Given instruction A » Translate this sentence from the LED and CFL article below into Spanish: "The actual power draw of compact fluorescent lights (CFLs) and LEDs is very similar."
Given instruction B » Please carry on the article comparing LED and CFL bulbs from the point where it stops below.

━━ Article ━━

Published Monday October 1, 2012:  Updated 1/11/2014

LEDs vs. CFLs

If you have not already upgraded from incandescent lighting to CFLs, you really should put the 1990's behind you and get with the times. CFLs will truly save you a lot of money in electricity over the life of the bulb. The technology is mature enough that you will get a quality product and each bulb (in most applications) will last half a decade or more.  

I originally switched all the lighting in the entire house to CFLs back in 1999.  Love them or hate them, because of the fantastic energy savings, I will faithfully use them, until something better comes along.  CFLs are inexpensive, reliable, safe, practical and the best alternative we have.   Until now!  

The day has come!  The next best thing is here and it's an LED.  

But why do they have to be so darn expensive?  As we wait for prices to come down, (and they surely will), I have found sources of inexpensive LED bulbs that work well in most lighting applications. 

Update 1/11/2014:  

Costco recently had a killer deal on LED bulbs.  They were $19.95 for a 3-pack with a $15 instant rebate.  You end up getting LED bulbs for $1.65 each. These aren't the crappy looking bulbs that cause interference either. These are high quality, dimmble bulbs that put out light that you would be hard pressed to know it was coming from an LED.  The last reason not to buy an LED bulb was cost.  Well, not any more.  

Now back to the article.....


The actual power draw of compact fluorescent lights (CFLs) and LEDs is very similar.  So similar that one can hardly justify the costly upgrade from CFLs to LEDs.  An omni-directional 60 watt equivalent LED bulb and a CFL transmit almost the same amount of light with the LED only consuming 11 watts while the CFL is 13 watts.  By only saving 2 watts, the LED is a tough sell considering it costs upwards of 10x more than a CFL.

━━━
━━ Listing ━━

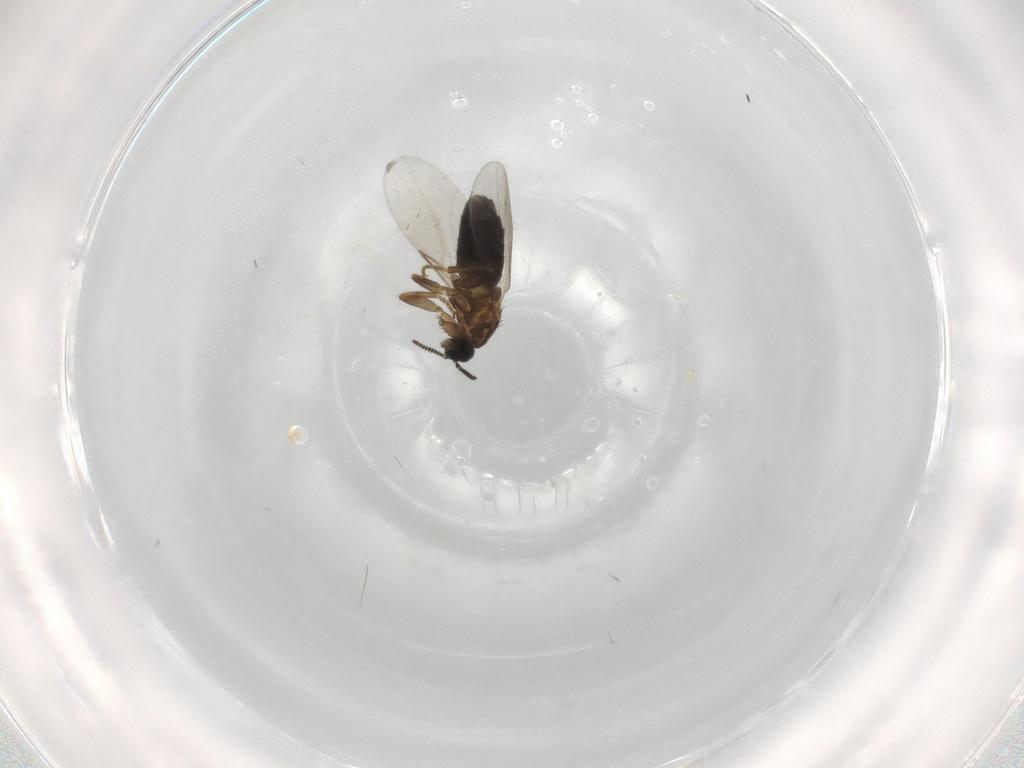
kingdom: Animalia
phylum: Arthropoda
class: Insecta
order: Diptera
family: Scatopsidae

━━━
━━ Listing ━━

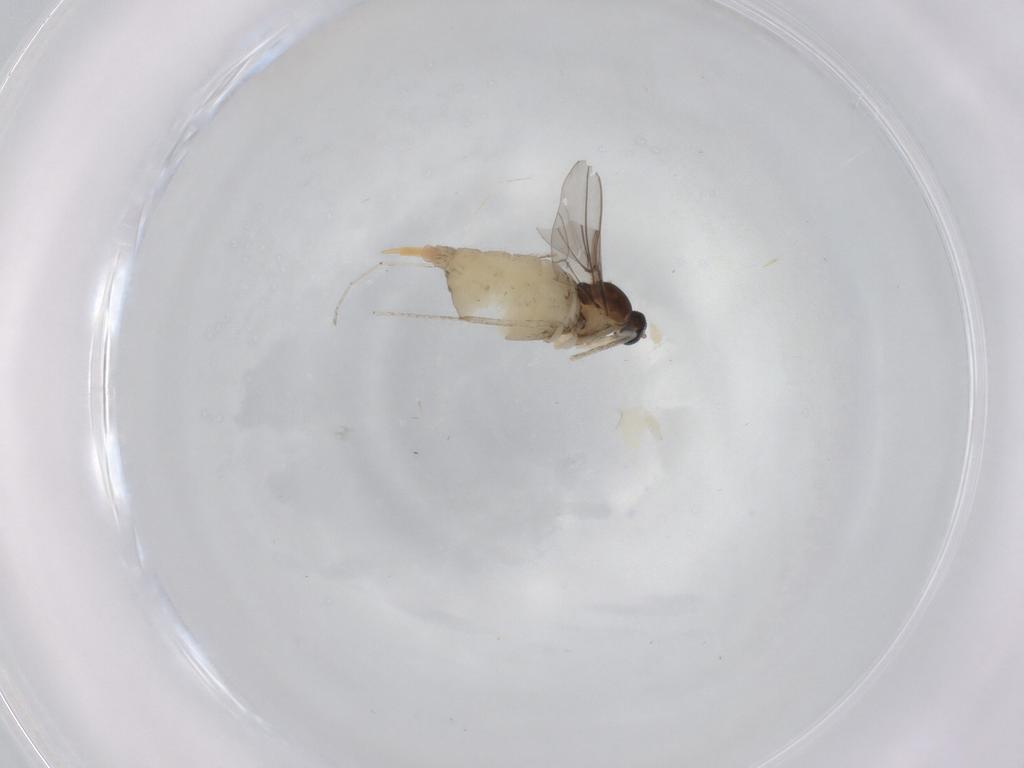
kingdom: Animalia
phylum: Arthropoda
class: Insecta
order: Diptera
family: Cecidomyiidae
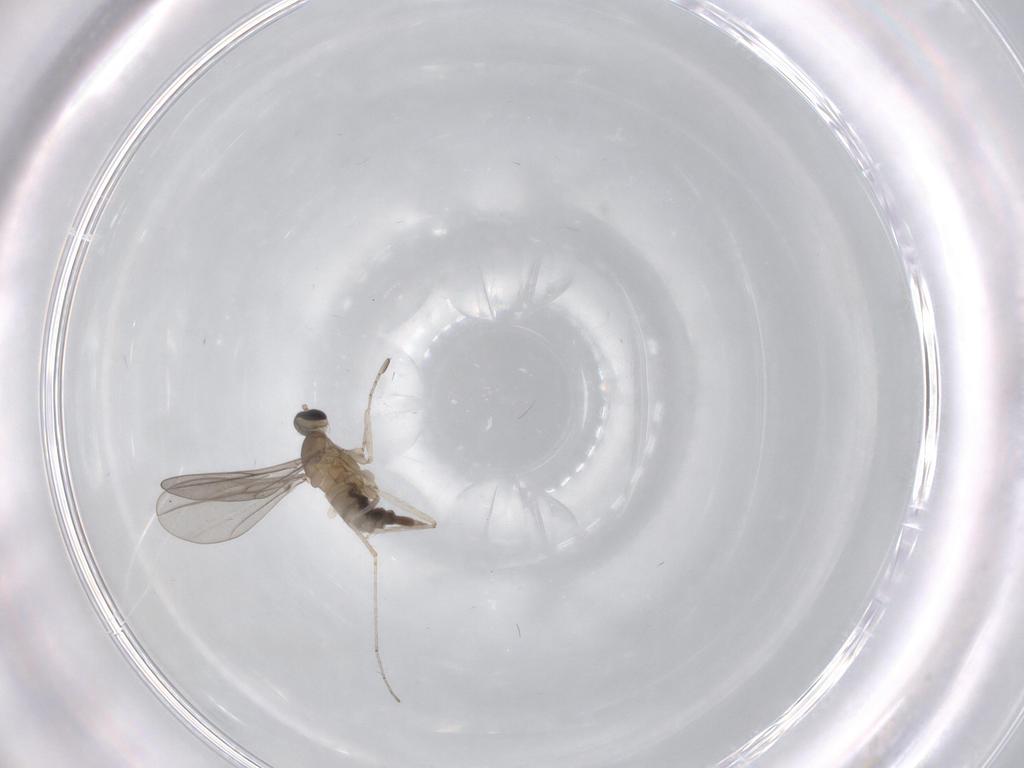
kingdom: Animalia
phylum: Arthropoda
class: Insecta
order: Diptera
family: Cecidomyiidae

━━━
━━ Listing ━━

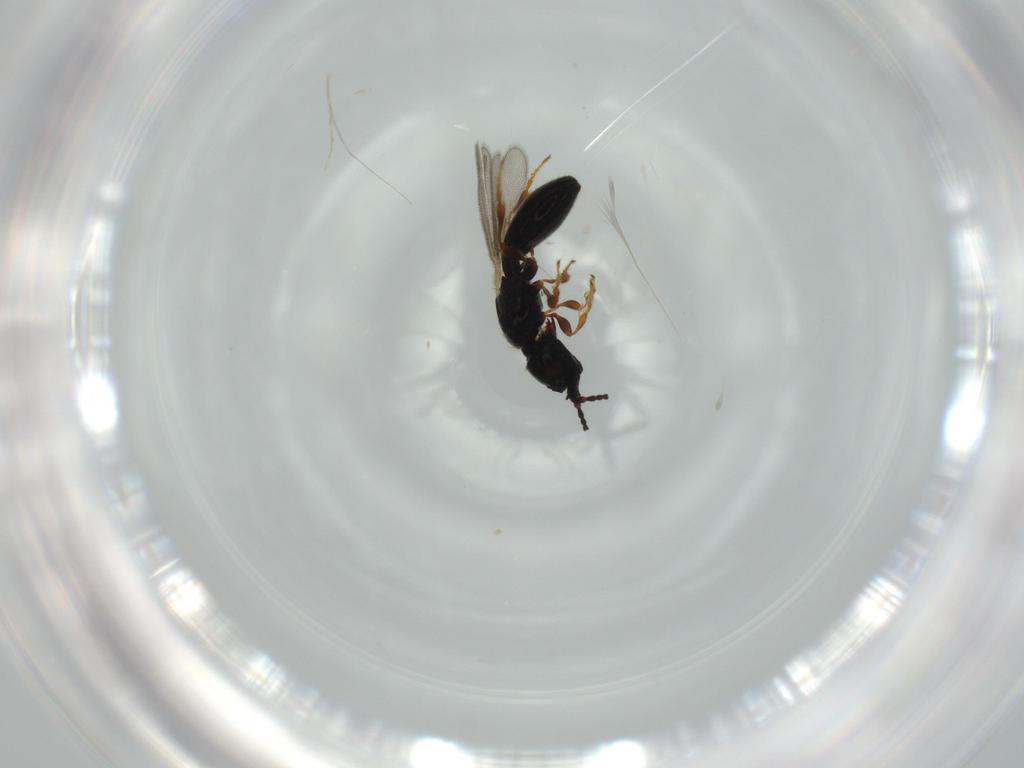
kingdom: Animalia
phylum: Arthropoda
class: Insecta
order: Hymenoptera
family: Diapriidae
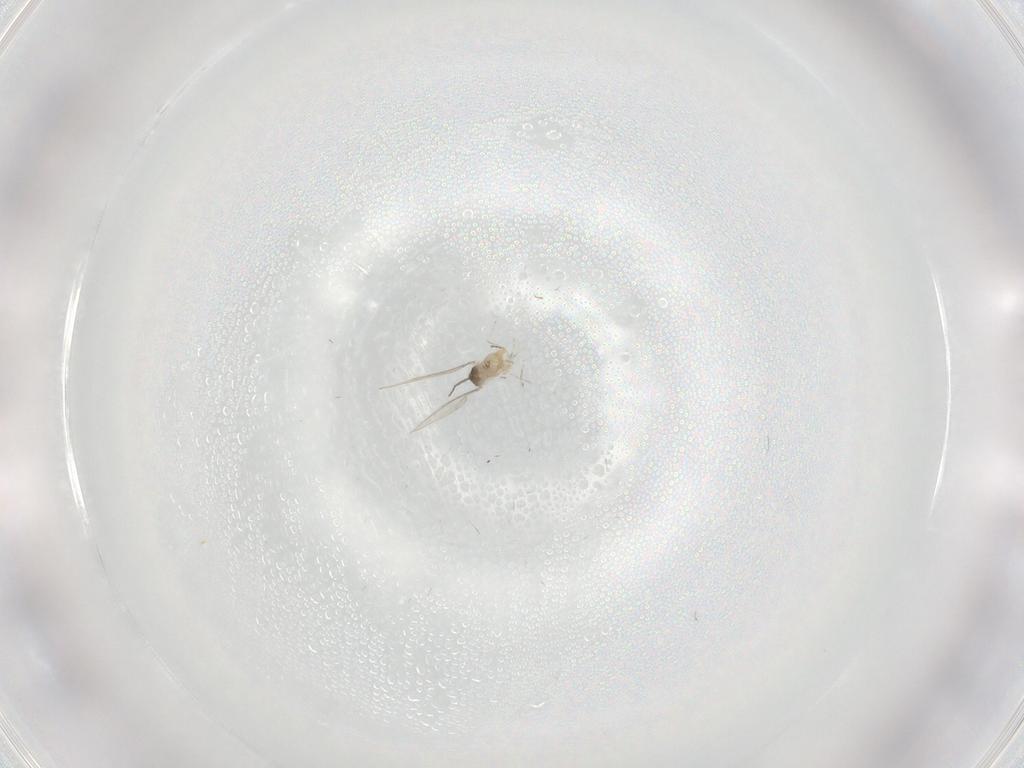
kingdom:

━━━

Result A » El consumo real de energía de las lámparas fluorescentes compactas (CFL) y de los LED es muy similar.

Result B »
If you are still only using incandescent bulbs, stop reading this, smack yourself on the forehead for wasting so much electricity/money over the last decade and go buy some more efficient bulbs immediately.  

LEDs are superior lighting (dimmable, tougher, contain no mercury, reach full brightness instantly, last upwards of 25 years) but the extra cost is still really hard for me to justify.  I can buy a lot of CFLs for the same price of 1 LED bulb at the hardware store and still reap almost as good of energy savings.  

But there are times when LEDs really do outshine a CFL in total life-cost and energy use.  That is in directional lighting applications.  

T-8 Tubes

In a fluorescent light tube, the light is radiated in all directions from the long tube.  Rarely does the lighting application require light in all directions.  It is the job of the light fixture to reflect and direct the light to where it needs to go, or else throw it away.  With imperfect reflectors used in light fixtures, most of the light is wasted.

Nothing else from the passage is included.